From the entries below, reproduce exactly the lines from the one with "Rapid Diagnosis Pig" through the one with "approach to future", both included, without images.

BEGIN

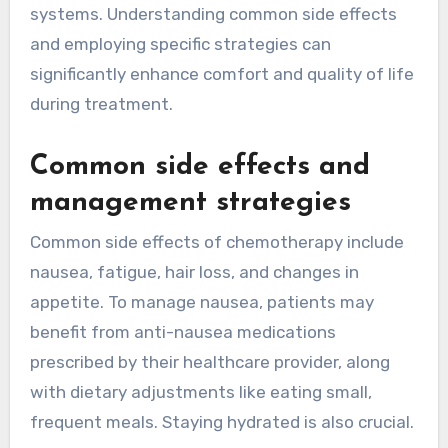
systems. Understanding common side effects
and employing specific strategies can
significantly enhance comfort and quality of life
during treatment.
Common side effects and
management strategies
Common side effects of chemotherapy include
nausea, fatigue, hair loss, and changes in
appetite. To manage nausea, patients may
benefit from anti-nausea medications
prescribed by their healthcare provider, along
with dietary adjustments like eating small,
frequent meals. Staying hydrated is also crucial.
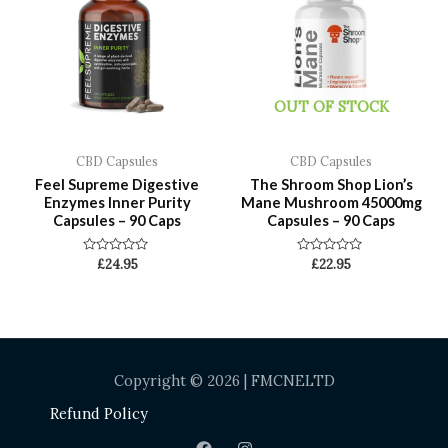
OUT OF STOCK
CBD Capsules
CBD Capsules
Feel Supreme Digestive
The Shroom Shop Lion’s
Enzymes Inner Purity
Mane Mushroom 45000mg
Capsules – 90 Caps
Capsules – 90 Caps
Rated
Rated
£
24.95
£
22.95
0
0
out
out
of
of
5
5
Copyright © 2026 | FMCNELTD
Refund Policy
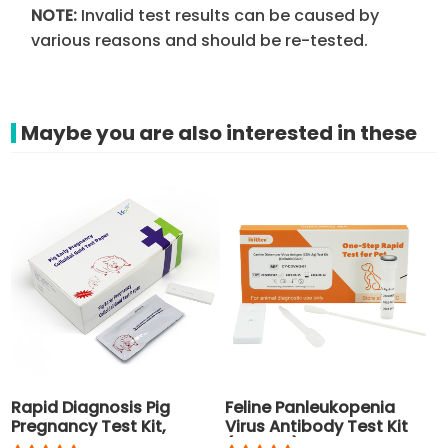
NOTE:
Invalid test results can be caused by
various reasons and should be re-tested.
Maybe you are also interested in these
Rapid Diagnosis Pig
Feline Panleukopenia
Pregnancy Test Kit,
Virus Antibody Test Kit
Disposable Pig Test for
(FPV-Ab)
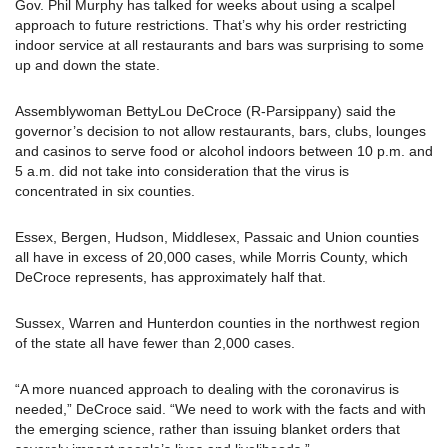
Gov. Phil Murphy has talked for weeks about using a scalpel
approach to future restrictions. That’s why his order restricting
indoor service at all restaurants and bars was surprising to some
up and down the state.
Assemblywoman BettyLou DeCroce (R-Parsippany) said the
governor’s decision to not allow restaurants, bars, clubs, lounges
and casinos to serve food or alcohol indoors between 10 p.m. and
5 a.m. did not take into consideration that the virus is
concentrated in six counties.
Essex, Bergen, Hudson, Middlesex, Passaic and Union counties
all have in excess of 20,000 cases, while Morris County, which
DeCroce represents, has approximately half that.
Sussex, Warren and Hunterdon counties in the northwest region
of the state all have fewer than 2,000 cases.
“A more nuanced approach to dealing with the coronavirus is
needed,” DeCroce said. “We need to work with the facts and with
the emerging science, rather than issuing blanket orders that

END
BEGIN

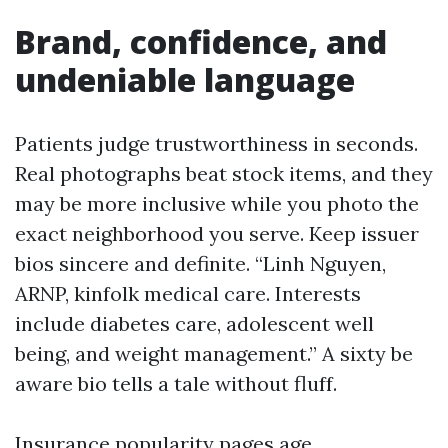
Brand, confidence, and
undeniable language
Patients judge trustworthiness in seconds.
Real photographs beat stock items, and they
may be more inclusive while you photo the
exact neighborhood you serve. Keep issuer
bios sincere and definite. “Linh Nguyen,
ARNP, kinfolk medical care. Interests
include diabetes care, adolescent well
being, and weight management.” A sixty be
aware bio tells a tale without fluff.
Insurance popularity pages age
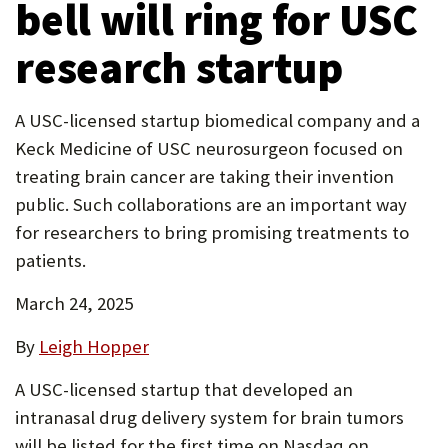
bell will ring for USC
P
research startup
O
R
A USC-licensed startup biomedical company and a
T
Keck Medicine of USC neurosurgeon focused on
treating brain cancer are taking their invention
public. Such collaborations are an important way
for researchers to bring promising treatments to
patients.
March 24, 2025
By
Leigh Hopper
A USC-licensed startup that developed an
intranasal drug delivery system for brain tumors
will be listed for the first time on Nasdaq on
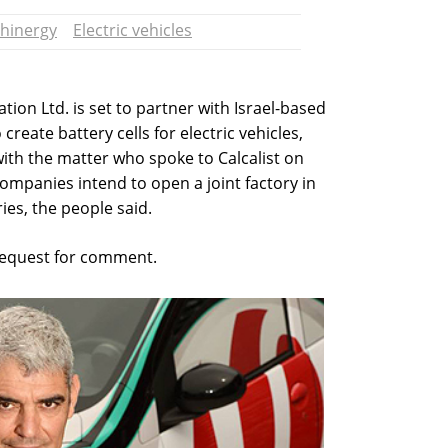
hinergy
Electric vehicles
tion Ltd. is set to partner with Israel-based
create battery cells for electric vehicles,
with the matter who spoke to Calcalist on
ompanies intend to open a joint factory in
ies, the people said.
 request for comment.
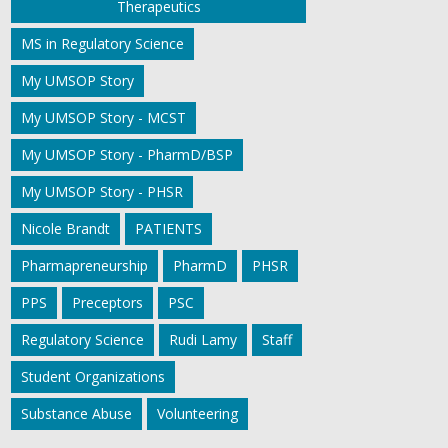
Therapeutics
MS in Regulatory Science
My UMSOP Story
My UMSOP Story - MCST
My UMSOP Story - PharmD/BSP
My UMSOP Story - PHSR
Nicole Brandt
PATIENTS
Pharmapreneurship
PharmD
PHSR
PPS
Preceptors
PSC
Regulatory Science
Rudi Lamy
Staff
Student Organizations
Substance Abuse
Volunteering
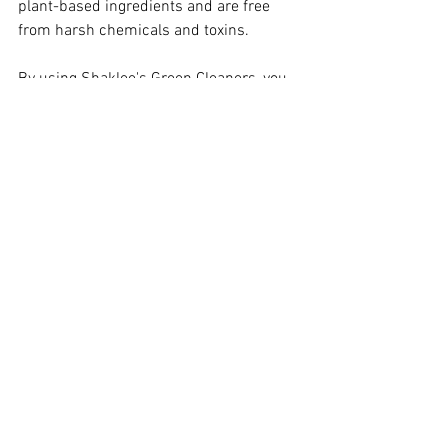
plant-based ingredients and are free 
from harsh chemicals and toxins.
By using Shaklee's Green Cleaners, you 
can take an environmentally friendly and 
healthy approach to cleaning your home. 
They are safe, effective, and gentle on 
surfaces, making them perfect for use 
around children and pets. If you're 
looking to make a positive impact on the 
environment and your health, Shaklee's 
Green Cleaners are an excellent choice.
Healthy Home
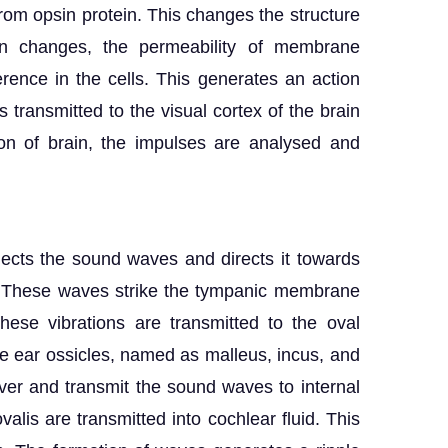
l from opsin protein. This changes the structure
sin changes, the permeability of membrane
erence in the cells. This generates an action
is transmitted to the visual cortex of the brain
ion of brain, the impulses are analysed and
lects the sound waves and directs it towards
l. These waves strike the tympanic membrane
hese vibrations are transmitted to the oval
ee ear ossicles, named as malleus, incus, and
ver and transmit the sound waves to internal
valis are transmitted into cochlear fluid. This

END

## Your solution
Rapid Diagnosis Pig
Feline Panleukopenia
Pregnancy Test Kit,
Virus Antibody Test Kit
Disposable Pig Test for
(FPV-Ab)
Gov. Phil Murphy has talked for weeks about using a scalpel
approach to future restrictions. That’s why his order restricting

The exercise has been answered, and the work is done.